Я молча обнял мужчину, соболезнуя его горю, как своему.

Впрочем, так оно и было: ответ на вопрос Чернышевского был найден. И теперь его горе стало и моим.

***

Когда я зашёл в палату, Светлана уже лежала без трубок и катетеров. Яркий рассвет заливал палату, играя лучиками на бледной коже девушки. Сложные медицинские приборы темнели рядом с больничной койкой, большинство из них было выключено, лишь один пищал, выдавая стабильный пульс. На столике, что стоял рядом с кроватью, белела ваза со свежими фруктами.

— А вот и вы, — девушка слабо улыбнулась, протягивая ко мне руку, — я вас так рада видеть… Простите за то, что видите в таком состоянии. Простите, что не сказала.

Я молча подошёл и поцеловал протянутую руку девушки. Ответ на вопрос вертелся на языке, так и хотел сорваться с губ.

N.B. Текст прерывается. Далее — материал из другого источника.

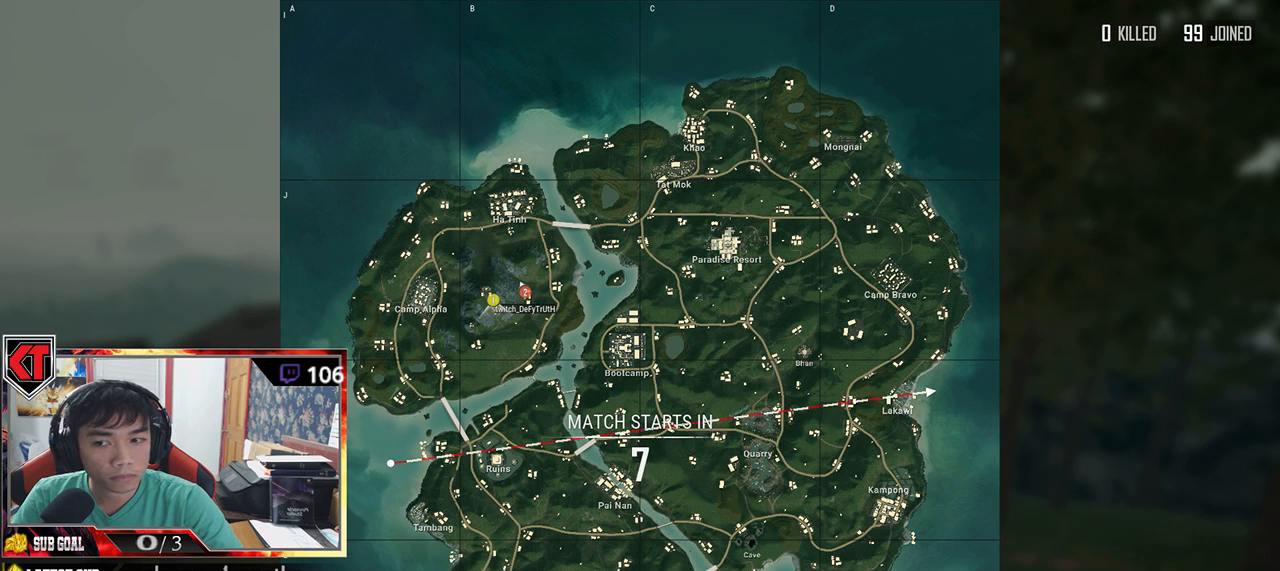
{"keys": [], "mouse": [], "events": []}
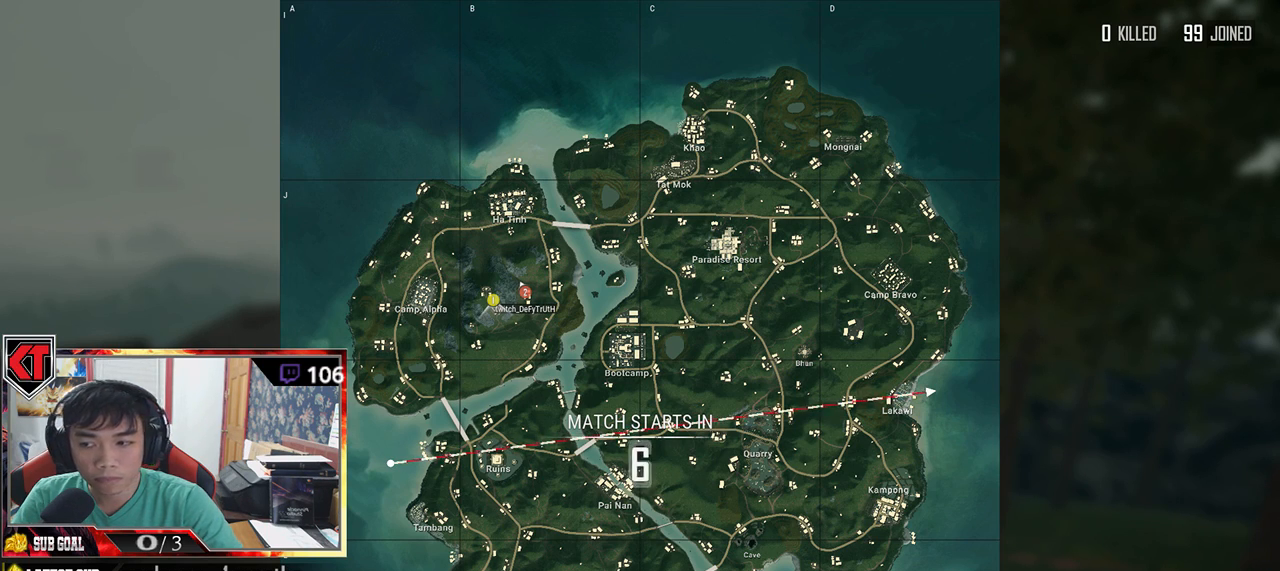
{"keys": [], "mouse": [], "events": []}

— Присядьте рядом, милый, — Света указала рукой рядом с собой на постели, — и ещё раз извините. Я не хотела, чтобы вы видели меня в таком состоянии.
— Светлана, — мой голос дрожал, — я должен вам кое-что сказать.
— Да, я слушаю вас, внимательно, — улыбка померкла на её губах. — Надеюсь, вы не разочаровались во мне...
— Я люблю вас. И хочу быть с вами. Вы знаете, я давно думал над тем, что чувствую к вам. И вот сегодня вдруг понял, что могу потерять вас. Когда ваш отец написал мне… Я понял, что не могу больше молчать. Я боюсь потерять вас, понимаете? Я люблю вас… сильно, люблю в первый раз. Вы безумно дороги мне и пускай вам кажется, что это юношеские бредни, пускай… я просто хочу, чтобы вы знали, что люблю вас. И смею надеяться, что не одинок в своих чувствах.

Я проговорил эти слова на едином дыхании, не думая о последствиях. Девушка замерла с приоткрытым ртом. Настала такая тишина, что мне казалось, будто я слышу, как тикают часы в соседней комнате.

— Зачем я вам? — тихо проговорила Света, отвернувшись в сторону окна. — Зачем вам инвалид, который не может даже привстать и обнять вас сейчас? Я уверена и знаю, что вы достойны лучшего, чем я… Вы невероятно талантливый человек и у вас большое будущее, это я вам говорю точно. Я долго не протяну, все это прекрасно понимают. Зачем вам связывать жизнь с больным человеком, ходящим… забавный каламбур… с человеком, ходящим по краю лезвия?
— Потому что я хочу, чтобы вы были моей женой, — выпалил я и закрыл глаза.

Казалось, будто время остановилось. Я не открывал глаза и про себя считал секунды, борясь с желанием выбежать из палаты. Краска заливала моё лицо, оно горело, я чувствовал себя, будто нашкодивший школьник. «Глупо, глупо, как глупо, — думал я, — и на что я мог надеяться?»

— Вы… вы уверены в своих словах? — проговорила Светлана слабым голосом.
— Да. Да. Да, чёрт побери! — воскликнул я в сердцах.
— Тогда, — прошептала девушка, закрыв глаза, — тогда, наклонитесь ко мне поближе, пожалуйста. Мне не дотянуться до вас.

Я осторожно наклонился к девушке, думая, что она хочет сказать что-то в ответ. Но произошло неожиданное — она вдруг притянула меня к себе и поцеловала в губы. В моей душе будто раздался взрыв, огонь опалил внутренности, но я не успел даже осознать это чувство — потому что она поцеловала меня. Ещё раз и ещё.

— Я не смела надеяться, даже думать не могла об этом, — прошептала она наконец. — Спасибо, что сделали меня счастливой. Спасибо…

Яркое солнце освещало маленькую палату реанимационного отдела больницы. Оно освещало двух счастливых людей, замерших в поцелуе искренней, сильной и чистой любви.